When 6 bits are added to the image data of 9 pixels of I1b and a value is assigned, since the image data of the pixel located on the upper left side with respect to the center pixel has the lowest value, the pixel has the minimum value of 6 bits 000001 is allocated to the lower bits and since the image data of the pixel located at the left side of the center pixel has the highest value, 111111 which is the maximum value of 6 bits can be assigned to the lower bit. For the remaining image data having an intermediate value, values such as 000111, 011111, and 111000 in the range between 000001 and 111111 can be assigned to the lower bits according to the magnitude of the image data value.

The (n + m) -bit image data expanded in the bit extension processing unit 220 is transferred to the dithering processing unit 230. [ The dithering processing unit 230 dithers the data received from the bit extension processing unit, that is, the extended image data, and outputs the data.

Dithering is a method for expressing more grayscale than the grayscale display capability that can be processed by the data driver 120 in a hardware manner.
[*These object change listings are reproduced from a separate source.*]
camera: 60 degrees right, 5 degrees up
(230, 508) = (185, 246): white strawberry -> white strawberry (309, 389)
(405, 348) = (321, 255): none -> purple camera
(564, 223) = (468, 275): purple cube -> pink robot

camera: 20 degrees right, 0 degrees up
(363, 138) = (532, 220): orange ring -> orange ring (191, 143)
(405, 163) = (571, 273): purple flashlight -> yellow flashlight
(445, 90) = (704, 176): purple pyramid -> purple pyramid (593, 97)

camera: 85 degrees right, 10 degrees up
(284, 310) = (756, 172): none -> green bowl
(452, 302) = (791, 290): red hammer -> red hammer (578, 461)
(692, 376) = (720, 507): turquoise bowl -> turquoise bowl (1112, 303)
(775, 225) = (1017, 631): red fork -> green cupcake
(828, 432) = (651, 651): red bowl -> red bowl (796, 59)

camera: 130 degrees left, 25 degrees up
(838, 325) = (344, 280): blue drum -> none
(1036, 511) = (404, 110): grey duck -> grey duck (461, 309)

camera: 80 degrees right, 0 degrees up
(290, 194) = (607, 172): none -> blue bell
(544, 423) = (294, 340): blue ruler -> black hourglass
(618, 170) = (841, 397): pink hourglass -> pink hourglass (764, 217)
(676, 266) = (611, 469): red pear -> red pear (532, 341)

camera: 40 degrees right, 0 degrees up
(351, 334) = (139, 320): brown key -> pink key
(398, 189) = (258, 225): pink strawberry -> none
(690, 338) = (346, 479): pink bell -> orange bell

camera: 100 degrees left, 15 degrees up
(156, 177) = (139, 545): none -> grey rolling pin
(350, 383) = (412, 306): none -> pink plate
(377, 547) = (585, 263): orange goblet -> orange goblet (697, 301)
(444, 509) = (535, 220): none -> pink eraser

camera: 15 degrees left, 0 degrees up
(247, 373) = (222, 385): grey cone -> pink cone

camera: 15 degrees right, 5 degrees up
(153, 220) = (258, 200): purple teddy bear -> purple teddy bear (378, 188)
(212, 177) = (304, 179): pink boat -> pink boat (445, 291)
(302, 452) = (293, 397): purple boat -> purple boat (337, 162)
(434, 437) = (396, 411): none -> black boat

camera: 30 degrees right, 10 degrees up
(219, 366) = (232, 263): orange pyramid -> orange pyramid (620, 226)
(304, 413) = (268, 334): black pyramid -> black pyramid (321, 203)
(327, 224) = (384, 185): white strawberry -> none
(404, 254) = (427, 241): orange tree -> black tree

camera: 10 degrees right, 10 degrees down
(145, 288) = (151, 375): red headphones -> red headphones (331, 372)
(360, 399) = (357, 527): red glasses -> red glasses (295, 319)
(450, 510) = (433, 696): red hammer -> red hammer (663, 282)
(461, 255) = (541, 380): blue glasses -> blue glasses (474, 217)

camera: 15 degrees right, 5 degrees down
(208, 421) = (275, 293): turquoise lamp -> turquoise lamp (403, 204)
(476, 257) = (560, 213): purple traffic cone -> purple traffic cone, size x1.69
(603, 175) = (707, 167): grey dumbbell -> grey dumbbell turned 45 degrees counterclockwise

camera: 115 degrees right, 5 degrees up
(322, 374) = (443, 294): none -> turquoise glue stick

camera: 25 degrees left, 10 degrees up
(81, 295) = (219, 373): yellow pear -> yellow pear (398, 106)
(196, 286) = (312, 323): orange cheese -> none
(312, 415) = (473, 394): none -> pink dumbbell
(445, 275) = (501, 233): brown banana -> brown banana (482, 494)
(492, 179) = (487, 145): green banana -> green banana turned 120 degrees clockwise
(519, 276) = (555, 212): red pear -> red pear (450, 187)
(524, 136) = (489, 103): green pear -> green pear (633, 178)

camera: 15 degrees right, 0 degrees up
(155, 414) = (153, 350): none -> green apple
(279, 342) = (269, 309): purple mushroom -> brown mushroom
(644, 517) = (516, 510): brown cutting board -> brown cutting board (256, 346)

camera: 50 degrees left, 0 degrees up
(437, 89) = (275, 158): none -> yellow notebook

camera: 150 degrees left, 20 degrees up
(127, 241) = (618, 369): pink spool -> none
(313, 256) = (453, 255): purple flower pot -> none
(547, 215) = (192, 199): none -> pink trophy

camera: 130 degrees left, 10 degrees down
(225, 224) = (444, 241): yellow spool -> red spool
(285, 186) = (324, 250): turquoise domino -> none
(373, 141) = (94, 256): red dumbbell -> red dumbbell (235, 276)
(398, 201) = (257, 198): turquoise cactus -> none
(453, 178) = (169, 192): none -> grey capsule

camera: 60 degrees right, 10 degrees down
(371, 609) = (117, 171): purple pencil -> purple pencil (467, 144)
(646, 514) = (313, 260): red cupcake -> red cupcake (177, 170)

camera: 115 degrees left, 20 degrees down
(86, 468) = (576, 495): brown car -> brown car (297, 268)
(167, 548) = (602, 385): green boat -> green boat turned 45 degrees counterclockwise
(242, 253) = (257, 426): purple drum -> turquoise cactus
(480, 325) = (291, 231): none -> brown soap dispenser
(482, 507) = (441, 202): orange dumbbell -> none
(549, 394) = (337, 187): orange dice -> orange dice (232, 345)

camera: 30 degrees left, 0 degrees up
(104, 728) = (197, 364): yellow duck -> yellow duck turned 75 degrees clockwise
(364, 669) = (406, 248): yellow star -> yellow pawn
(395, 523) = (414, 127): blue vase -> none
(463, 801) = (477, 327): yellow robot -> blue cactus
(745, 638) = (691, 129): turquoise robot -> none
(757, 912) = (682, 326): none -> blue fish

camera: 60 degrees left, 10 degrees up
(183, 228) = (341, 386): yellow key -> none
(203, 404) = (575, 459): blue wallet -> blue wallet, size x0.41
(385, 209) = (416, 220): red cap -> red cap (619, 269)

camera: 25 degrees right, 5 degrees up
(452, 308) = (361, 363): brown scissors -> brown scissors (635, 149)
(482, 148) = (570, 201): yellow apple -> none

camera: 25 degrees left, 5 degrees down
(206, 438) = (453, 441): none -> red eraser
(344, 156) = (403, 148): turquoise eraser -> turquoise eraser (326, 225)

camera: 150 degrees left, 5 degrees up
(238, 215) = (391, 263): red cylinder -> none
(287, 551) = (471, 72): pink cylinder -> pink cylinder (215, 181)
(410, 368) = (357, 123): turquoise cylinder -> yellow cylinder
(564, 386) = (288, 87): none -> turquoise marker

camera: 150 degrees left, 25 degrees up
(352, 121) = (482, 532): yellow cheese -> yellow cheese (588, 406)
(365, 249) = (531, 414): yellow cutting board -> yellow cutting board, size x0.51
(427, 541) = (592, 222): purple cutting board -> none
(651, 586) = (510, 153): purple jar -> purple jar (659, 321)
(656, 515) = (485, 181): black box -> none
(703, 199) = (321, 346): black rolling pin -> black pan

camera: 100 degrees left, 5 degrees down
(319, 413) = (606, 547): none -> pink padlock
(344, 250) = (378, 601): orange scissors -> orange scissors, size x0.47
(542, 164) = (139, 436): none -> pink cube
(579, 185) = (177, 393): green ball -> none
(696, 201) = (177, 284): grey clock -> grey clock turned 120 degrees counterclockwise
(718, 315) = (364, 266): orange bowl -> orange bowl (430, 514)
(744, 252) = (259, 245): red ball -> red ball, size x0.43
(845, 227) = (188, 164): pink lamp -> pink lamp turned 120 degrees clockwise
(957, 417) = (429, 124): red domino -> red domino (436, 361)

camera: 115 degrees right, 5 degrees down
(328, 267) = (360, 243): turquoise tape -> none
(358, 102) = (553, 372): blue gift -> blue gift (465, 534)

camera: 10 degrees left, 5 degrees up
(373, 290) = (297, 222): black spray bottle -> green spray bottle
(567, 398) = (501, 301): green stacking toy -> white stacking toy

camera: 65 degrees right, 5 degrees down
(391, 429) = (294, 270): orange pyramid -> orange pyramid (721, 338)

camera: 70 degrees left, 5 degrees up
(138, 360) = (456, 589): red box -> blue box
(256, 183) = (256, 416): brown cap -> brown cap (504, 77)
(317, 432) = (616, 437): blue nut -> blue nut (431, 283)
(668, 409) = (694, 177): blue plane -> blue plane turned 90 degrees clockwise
For example, in a display device for processing 8-bit video data, Which means that the gradation can be expressed to the extent that it is expressed in the display device that processes the data.

The enlarged image data in the bit extension processing unit 220 is used to more finely express the gradation than the gradation of the input image data. When the number of bits of the expanded image data exceeds the number of bits that can be processed by the data driver 120 The gradation of the extended image data can not be properly represented. Therefore, in the embodiment, the gradation of the expanded image data can be expressed as it is while outputting the image data of the number of bits that can be processed by the data driver 120 through dithering .

In other words, when the number of bits that can be processed by the data driver 120 is q, the dithering processor 230 according to the embodiment outputs video data of (n + m) bits as video data of q bits, m) bits of image data.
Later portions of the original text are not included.